Collected data entries
== == ==

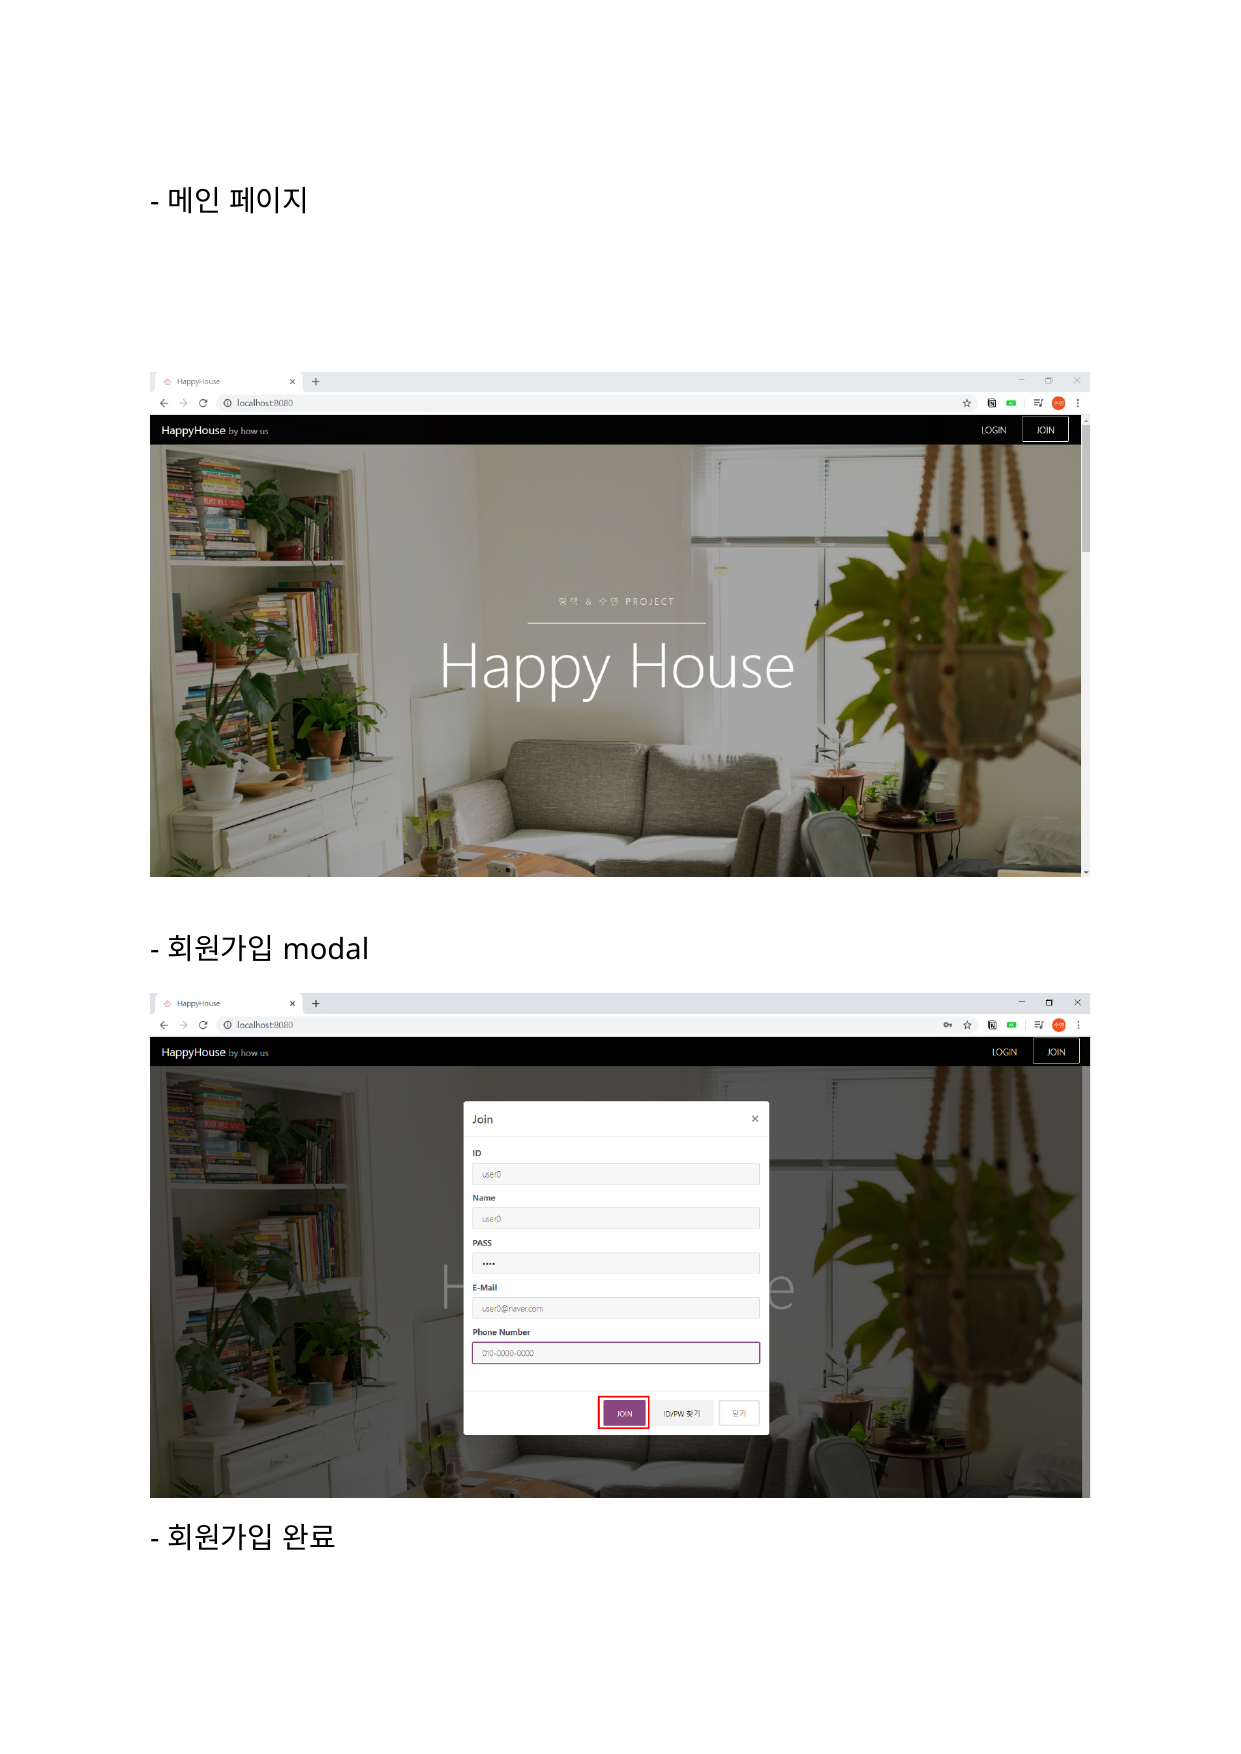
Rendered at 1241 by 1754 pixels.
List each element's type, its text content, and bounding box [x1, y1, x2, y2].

picture [150, 372, 1091, 877]
picture [150, 993, 1091, 1498]
list 회원가입 modal [150, 877, 1090, 968]
text - 메인 페이지 [150, 177, 1090, 219]
list 회원가입 완료 [150, 1515, 1090, 1557]
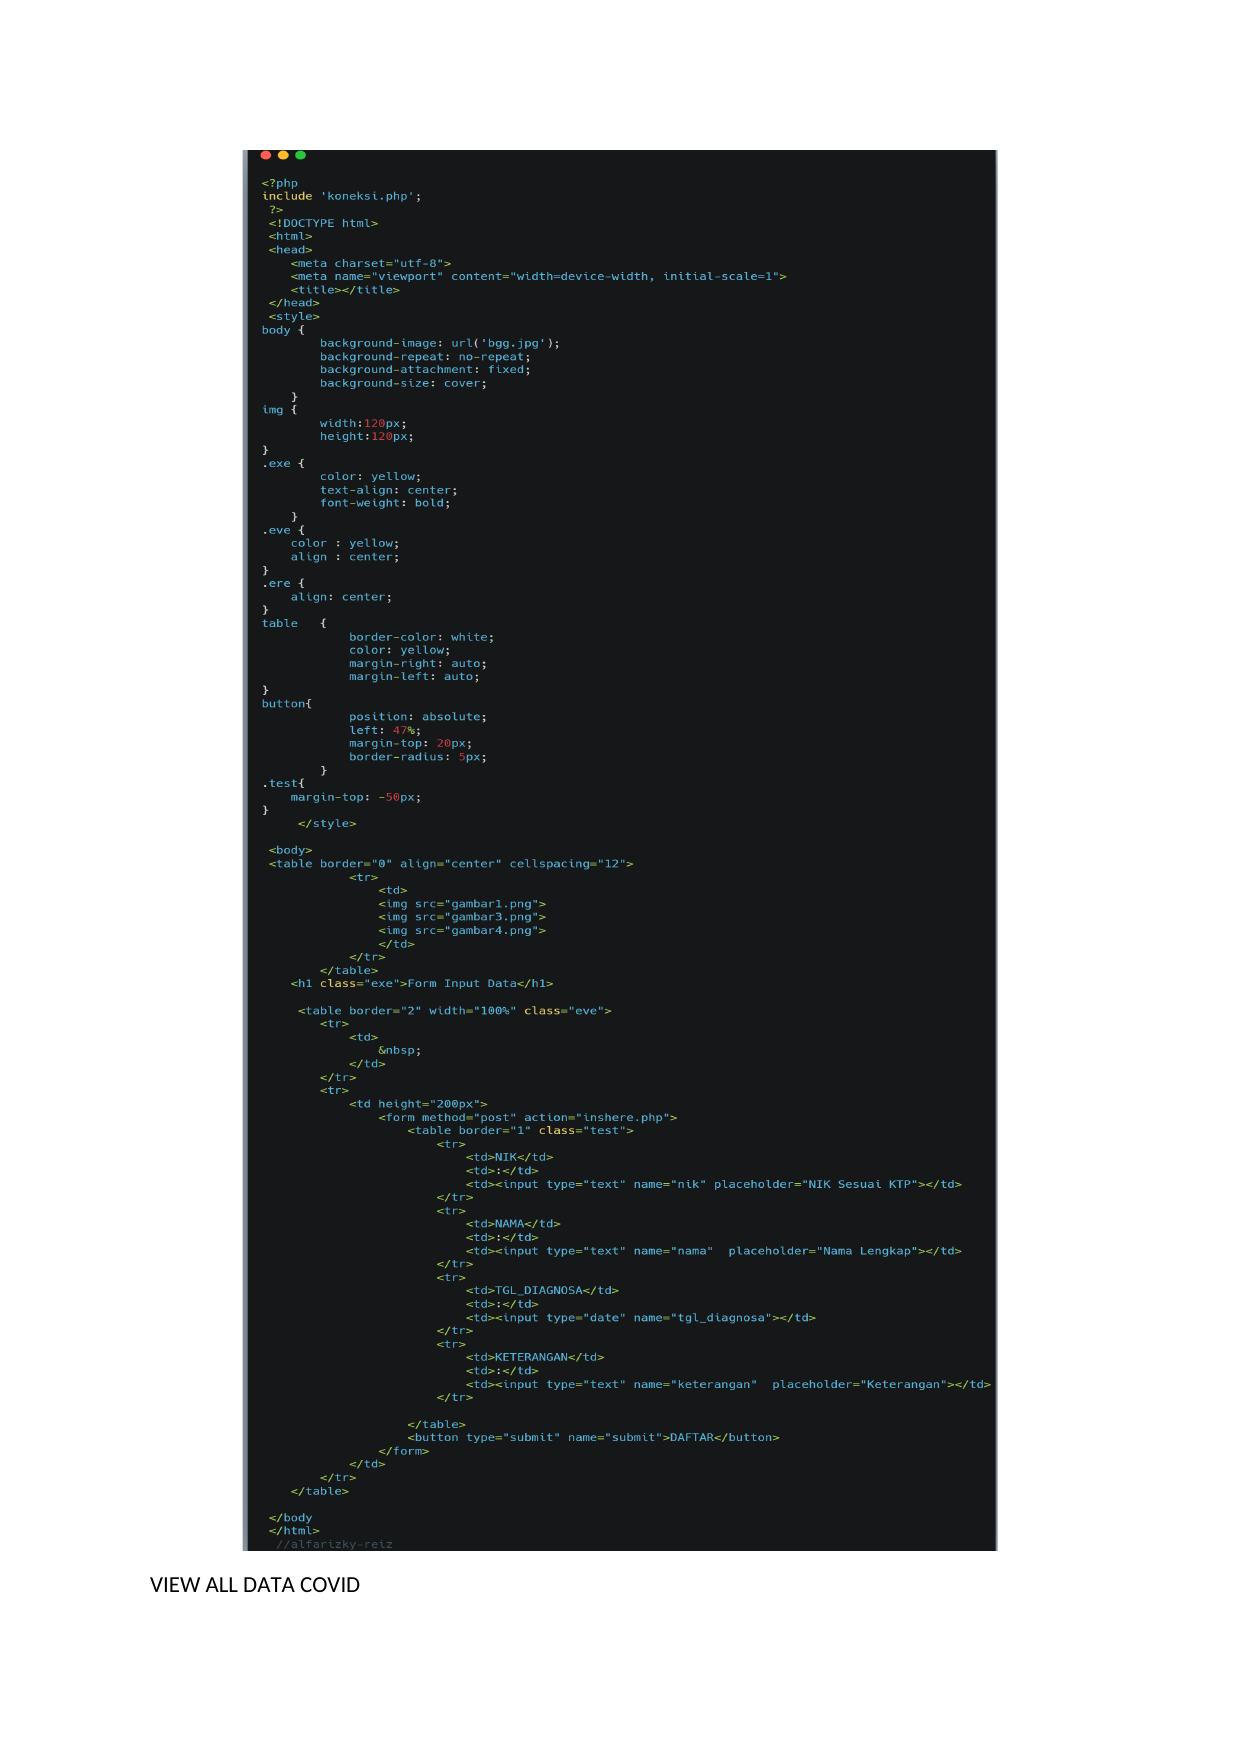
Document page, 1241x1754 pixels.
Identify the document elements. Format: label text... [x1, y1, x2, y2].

== == ==

About this exercise: Word-for-word repeat, images excluded: return all the data.

Solution below:
Rendered at 1241 by 1754 pixels.
List each element's type, its text content, and bounding box [x1, y1, x2, y2].

picture [150, 372, 1091, 877]
picture [150, 993, 1091, 1498]
list 회원가입 modal [150, 877, 1090, 968]
text - 메인 페이지 [150, 177, 1090, 219]
list 회원가입 완료 [150, 1515, 1090, 1557]
Document page, 1241x1754 pixels.
Identify the document elements. Format: label text... [x1, y1, x2, y2].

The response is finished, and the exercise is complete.